Türk medyasının duayen isimlerinden Ayşenur Arslan, bugün İstanbul 2. Ağır Ceza Mahkemesi’nde görülen davasında “terör örgütü propagandası yapma” ve “suçu ve suçluyu övme” suçlamalarından beraat etti. 2023’te Ankara’daki bombalı saldırı hakkında Halk TV’de yaptığı yorumlar nedeniyle gözaltına alınan ve hakkında dava açılan Arslan, 50 yıllık gazetecilik kariyerinde basın özgürlüğü mücadeleleriyle tanınıyor. Mahkemenin beraat kararı, sosyal medyada ve meslektaşları arasında sevinçle karşılandı.

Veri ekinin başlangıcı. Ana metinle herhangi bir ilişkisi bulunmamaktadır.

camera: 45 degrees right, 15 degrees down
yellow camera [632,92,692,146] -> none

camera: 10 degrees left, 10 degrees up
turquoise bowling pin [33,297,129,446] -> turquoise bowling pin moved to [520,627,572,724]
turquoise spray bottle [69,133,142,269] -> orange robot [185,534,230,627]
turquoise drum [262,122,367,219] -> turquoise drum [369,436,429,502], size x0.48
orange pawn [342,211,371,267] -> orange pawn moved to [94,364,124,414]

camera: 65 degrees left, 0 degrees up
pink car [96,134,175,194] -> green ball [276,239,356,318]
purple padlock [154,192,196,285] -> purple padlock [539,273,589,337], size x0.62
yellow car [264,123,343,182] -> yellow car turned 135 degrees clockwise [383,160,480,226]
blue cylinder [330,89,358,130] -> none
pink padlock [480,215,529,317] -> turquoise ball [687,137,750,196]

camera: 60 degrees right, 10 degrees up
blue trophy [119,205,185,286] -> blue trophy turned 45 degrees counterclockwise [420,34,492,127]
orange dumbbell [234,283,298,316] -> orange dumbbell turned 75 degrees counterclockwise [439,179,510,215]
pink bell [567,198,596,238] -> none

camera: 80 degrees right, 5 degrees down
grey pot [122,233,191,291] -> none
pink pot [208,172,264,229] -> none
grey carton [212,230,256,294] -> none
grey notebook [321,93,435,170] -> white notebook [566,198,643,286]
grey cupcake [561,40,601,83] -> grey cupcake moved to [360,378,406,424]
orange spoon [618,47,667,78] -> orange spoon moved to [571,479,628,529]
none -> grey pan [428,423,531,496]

Davanın beraatla sonuçlanması, Türkiye’de ifade özgürlüğü ve gazetecilik tartışmalarını yeniden gündeme getirdi. Arslan’ın “Suçsuzum demek bile zül geliyor” sözleri, mahkemedeki duruşunu özetledi. Peki, Ayşenur Arslan kimdir, neden gözaltına alınmıştı ve dava süreci nasıl gelişti? İşte detaylar.
Ayşenur Arslan kimdir?
Ayşenur Arslan, Türk medyasının önde gelen gazetecilerinden biri. 1950’de Aydın’da doğan Arslan, İstanbul Üniversitesi İtalyan Dili ve Edebiyatı Bölümü’nden 1972’de mezun oldu. Gazeteciliğe 1974’te TRT’de muhabir olarak başladı. Güneş Gazetesi, Nokta Dergisi, Cumhuriyet Gazetesi, Star TV ve ATV gibi kurumlarda çalıştı. CNN Türk’te “Medya Mahallesi” programıyla geniş kitlelerce tanındı. 2014’ten itibaren Halk TV’de program yapan Arslan, cesur yorumları ve basın özgürlüğü savunuculuğuyla biliniyor. İki kez evlenen Arslan, ikinci eşi Erbil Tuşalp’tan olan oğlu Sinan ile biliniyor.
Neden gözaltına alındı?
Arslan, 1 Ekim 2023’te Ankara’daki İçişleri Bakanlığı önündeki PKK saldırısı hakkında 2 Ekim’de Halk TV’de yayınlanan “Medya Mahallesi” programında yaptığı yorumlar nedeniyle gözaltına alındı. Programda, saldırganlardan birinin “üzerindeki bombanın uzaktan kumandalı olduğunu bilmediği” yönündeki spekülasyonu ve olayın ardındaki motivasyonu sorgulaması, savcılık tarafından “terör örgütü propagandası yapma” ve “suçu ve suçluyu övme” suçlamalarına gerekçe gösterildi. RTÜK, Halk TV’ye inceleme başlatırken, kanal yönetimi programı yayından kaldırdı. Arslan, 3 Ekim 2023’te İstanbul’daki evinden alınarak Çağlayan Adliyesi’ne götürüldü ve savcılık ifadesinin ardından serbest bırakıldı.
Dava süreci ve beraat
İstanbul Cumhuriyet Başsavcılığı, Arslan hakkında TCK 215 (suçu ve suçluyu övme) ve 7/2 (terör örgütü propagandası) maddeleri kapsamında dava açtı. İddianamede, Arslan’ın sözlerinin “toplumda infial yaratabileceği” ve “terör örgütüne sempati uyandırabileceği” öne sürüldü. Arslan, savunmasında sözlerinin yanlış anlaşıldığını, terörü lanetlediğini ve sadece olayın ardındaki olası mesajları sorguladığını belirtti. 6 Mayıs 2025’te İstanbul 2. Ağır Ceza Mahkemesi’nde görülen duruşmada, mahkeme Arslan’ın beraatine karar verdi. X’te gazeteci Barış Pehlivan, Arslan’ın “50 yıllık gazetecilik tecrübesinin ağır cezada konu edilmesi”ne sitem ettiğini paylaştı. Karar, basın özgürlüğü savunucuları tarafından “emsal” olarak nitelendirildi.